Untel m’a dit quelque chose, m’a transmis une information, partagé un document…mais où déjà. Je ne trouve rien dans l’espace projet, peut être est-ce dans un email ? Non. Ah oui dans le tchat…mais lequel ? Le chat « officiel » ? Celui intégré dans le réseau social d’entreprise ? Celui intégré dans l’outil de gestion de projet ? A moins que ça ne soit dans celui qui est intégré dans notre outil de visioconférence ? Ah non c’est surement une pièce attachée dans le CRM. Et bien non, c’était dans une communauté du réseau social d’entreprise.

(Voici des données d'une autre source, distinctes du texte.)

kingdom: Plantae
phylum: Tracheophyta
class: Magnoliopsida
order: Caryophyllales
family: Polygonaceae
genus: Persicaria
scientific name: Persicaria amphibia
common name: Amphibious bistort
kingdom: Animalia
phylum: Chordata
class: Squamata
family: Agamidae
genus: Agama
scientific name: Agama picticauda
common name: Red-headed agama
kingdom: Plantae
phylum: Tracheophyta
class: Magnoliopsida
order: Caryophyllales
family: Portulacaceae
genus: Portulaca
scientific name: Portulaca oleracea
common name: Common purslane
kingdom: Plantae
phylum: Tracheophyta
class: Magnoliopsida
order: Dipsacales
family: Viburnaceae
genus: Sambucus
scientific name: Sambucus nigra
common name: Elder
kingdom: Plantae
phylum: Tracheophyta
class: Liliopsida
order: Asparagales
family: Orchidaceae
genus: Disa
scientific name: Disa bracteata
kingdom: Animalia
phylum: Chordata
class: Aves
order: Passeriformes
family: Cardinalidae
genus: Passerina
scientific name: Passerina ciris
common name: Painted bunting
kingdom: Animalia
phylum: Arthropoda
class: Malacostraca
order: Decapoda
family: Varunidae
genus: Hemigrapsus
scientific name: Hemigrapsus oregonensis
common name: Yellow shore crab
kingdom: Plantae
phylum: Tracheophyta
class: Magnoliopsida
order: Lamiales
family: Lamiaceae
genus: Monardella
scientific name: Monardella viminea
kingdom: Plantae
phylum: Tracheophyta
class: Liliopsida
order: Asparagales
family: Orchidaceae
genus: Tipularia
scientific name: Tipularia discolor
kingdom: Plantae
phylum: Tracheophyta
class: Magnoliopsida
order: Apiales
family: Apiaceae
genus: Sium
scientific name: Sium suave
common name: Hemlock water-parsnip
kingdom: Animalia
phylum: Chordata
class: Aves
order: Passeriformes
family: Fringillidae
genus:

Là on voit bien la différence entre multicanal et omnicanal. Dans le premier cas le collaborateur a à sa disposition pleins de canaux mais aucun moyen de les réconcilier pour rassembler tout ce qui touche à un sujet, un cas, un projet. Dans le second il y parvient depuis un seul écran.
Alors oui ça progresse peu à peu et on voit une ébauche de choses intéressantes chez Microsoft, notamment avec Teams qui devient le point de convergence de beaucoup choses. Et, on le verra dans un prochain article, avec des solutions qui viennent se greffer sur Teams pour apporter une vraie vue orientée selon les besoins « cas » ou « process ».
Mais c’est encore trop rare et inabouti.
Mais ça n’est pas tout. Le collaborateur souffre aussi du manque d’omnicanalité de ses collègues, voire de son manager.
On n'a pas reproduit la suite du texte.